Joseph didn’t hear him above his own gleeful laughter—a sound heard ever more frequently since he had left Barbados.
“YOU GAVE us quite a scare, my dear,” Hugh Hardcastle said to his sister, summing up the feelings of everyone present. All of the Cutler family members in America—save for Caleb, who was in Baltimore, and Will, in Boston for the week—were seated on chairs and sofas in the spacious parlor of the family seat on Main Street, sated by the homecoming supper. Edna Stowe had been nominally in charge of the meal, but
the infirmities associated with advancing age had reduced her role in the kitchen to supervisor. Nevertheless, she had supervised a magnificent feast.
“I cannot say that I care for the welcome you tendered Phoebe and me when we arrived,” Hugh continued. “We come to Hingham at last, crossing an ocean to get here, and what do we find? No sister, no brother-in-law, because they, it seems, preferred to have a jolly old time in a pirate ship whilst their poor shipmates languished below in the ship’s brig. These two poor ladies”—referring to Diana and Adele, who had done yeoman’s work in preparing and serving the meal—“hardly knew what to say when they opened the door to us. ‘Who are these ragamuffins?’ I distinctly recall Diana saying to Adele after we introduced ourselves and they agreed to let us into the house. ‘Through what black hole in the wall did they waltz?’”
“You distinctly heard incorrectly, Uncle,” Diana said, smiling. “We knew to expect you, and we were delighted to see you.” Her tone grew somber. “In truth, though, we did not give you the welcome you deserved. Adele and I were hardly the best of hosts; we were so very worried. But we are ever so grateful that you were here to lend your support. It’s wonderful having you here, and we hope you will stay with us forever. I know my mother would be pleased.” She glanced at her mother, who gave an approving nod. “And my father. He has told us a little about your adventures together, and I hope to hear more about them from you. Peter demands to be here when you do. He already admires you greatly.”

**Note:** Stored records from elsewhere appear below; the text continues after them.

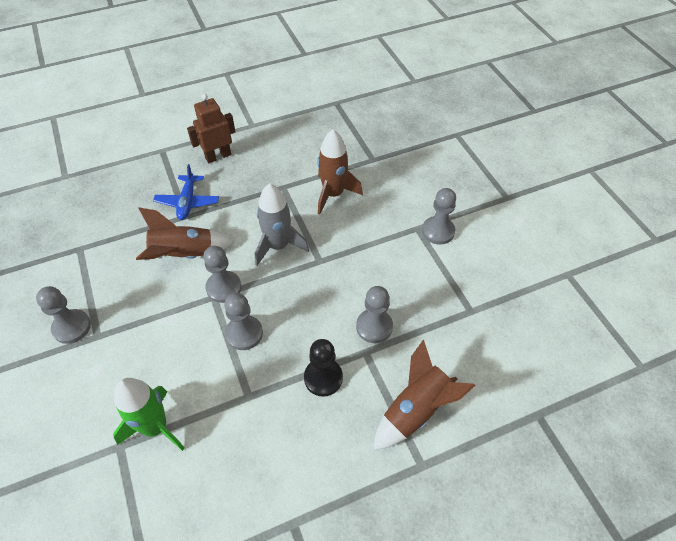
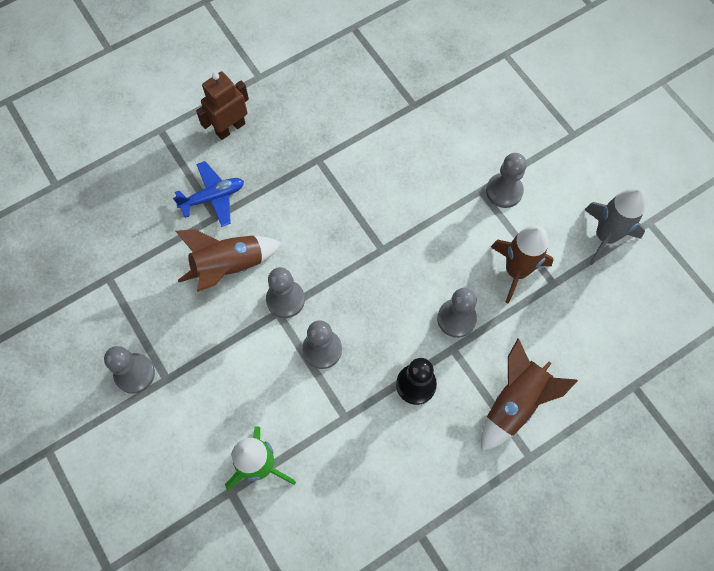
camera: 10 degrees left, 15 degrees up
blue plane [153,164,219,220] -> blue plane turned 105 degrees counterclockwise [173,161,244,227]
grey rocket [255,183,309,266] -> grey rocket moved to [584,188,646,265]
brown rocket [317,129,363,214] -> brown rocket moved to [491,225,554,303]

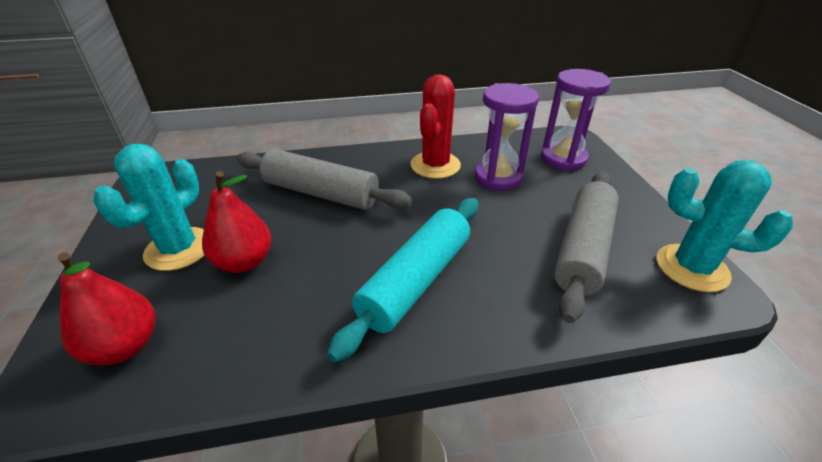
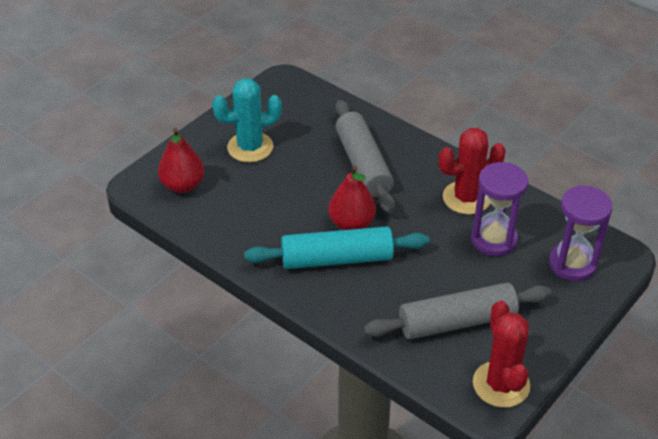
camera: 50 degrees right, 5 degrees up
red pear [202,171,271,273] -> red pear moved to [328,166,376,230]
turquoise cactus [657,160,793,292] -> red cactus [473,300,530,408]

“Well, at least your beau has excellent taste,” Hugh rejoined, at which his wife groaned aloud. “Of course,” Hugh went right on, as if he had not heard her, “in saying that I was referring to you, Diana, not to me. Seriously, now, Peter is a fine young man, and a most fortunate one. Further, your hospitality these last ten days has been superb considering your worries. Phoebe and I were happy to share your burdens—and would share them again, tenfold, in order to share in the joy of this day.”